WARNING: Please be sure to sanitize sensible info from any such env vars!

++++++++++++++++++++++++++ OTHER +++++++++++++++++++++++++++
COMPILED_WITH_CUDA = False
COMPUTE_CAPABILITIES_PER_GPU = ['8.6']
++++++++++++++++++++++++++++++++++++++++++++++++++++++++++++
++++++++++++++++++++++ DEBUG INFO END ++++++++++++++++++++++
++++++++++++++++++++++++++++++++++++++++++++++++++++++++++++

Running a quick check that:
    + library is importable
    + CUDA function is callable

name 'str2optimizer32bit' is not defined

I'm still trying to debug why the notebook version isn't picking up the same libraries as the shell version.

fozziethebeat avatar Sep 06 '22 08:09 fozziethebeat

I managed to fix my personal situation. I'm pretty sure it's something weird with how I'm custom building my GPU enabled jupyter image. For reasons unknown to me I have libcudart libraries installed in two places:

/opt/conda/lib/libcudart.so -> libcudart.so.11.7.60

And

/usr/local/cuda/lib64/libcudart.so.11.0 -> libcudart.so.11.6.55

I made a symlink from

/usr/local/cuda/lib64/libcudart.so -> libcudart.so.11.6.55

Then I had to make a few changes.
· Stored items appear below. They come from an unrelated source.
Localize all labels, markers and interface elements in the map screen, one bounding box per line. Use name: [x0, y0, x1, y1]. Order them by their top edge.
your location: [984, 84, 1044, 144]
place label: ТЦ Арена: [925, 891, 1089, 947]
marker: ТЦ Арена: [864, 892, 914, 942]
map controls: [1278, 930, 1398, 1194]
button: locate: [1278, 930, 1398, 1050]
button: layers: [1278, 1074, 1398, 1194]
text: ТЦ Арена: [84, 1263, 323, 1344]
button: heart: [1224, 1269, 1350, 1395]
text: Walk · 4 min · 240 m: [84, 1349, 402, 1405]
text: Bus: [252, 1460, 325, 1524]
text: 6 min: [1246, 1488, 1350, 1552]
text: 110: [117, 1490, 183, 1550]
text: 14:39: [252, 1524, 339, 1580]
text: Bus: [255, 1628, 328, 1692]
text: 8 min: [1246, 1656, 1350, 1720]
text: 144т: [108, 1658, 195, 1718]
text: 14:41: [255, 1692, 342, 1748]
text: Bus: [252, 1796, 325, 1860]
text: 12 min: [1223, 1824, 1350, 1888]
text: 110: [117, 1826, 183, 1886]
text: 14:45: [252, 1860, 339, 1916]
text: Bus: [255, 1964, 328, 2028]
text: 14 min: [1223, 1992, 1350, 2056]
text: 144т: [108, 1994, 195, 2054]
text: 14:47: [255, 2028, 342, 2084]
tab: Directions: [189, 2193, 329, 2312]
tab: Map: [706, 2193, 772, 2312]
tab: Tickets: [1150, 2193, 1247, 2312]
Looking through the transformers history, I made sure to install the right version with

pip install transformers==4.21.3

Then, I changed the original jupyter notebook from Google Colab to load the pipeline with the following lines:

from transformers import pipeline

pipe = pipeline(model=name, 
                load_in_8bit=True,
                model_kwargs= {"device_map": "auto"}, 
                max_new_tokens=max_new_tokens)

Leaving load_in_8bit as a model_kwargs broke due to some change deep in transformers.

fozziethebeat avatar Sep 06 '22 08:09 fozziethebeat

It seems that your CUDA driver is not detected

Yes, after I installed the CUDA Toolkit the error went away (in my case). Thank you!

z80maniac avatar Sep 17 '22 13:09 z80maniac

I believe this is fixed in the latest version. It prints instructions on how to debug the situation and alternatively prints out compilation instructions which should fix the issue.

TimDettmers avatar Oct 27 '22 14:10 TimDettmers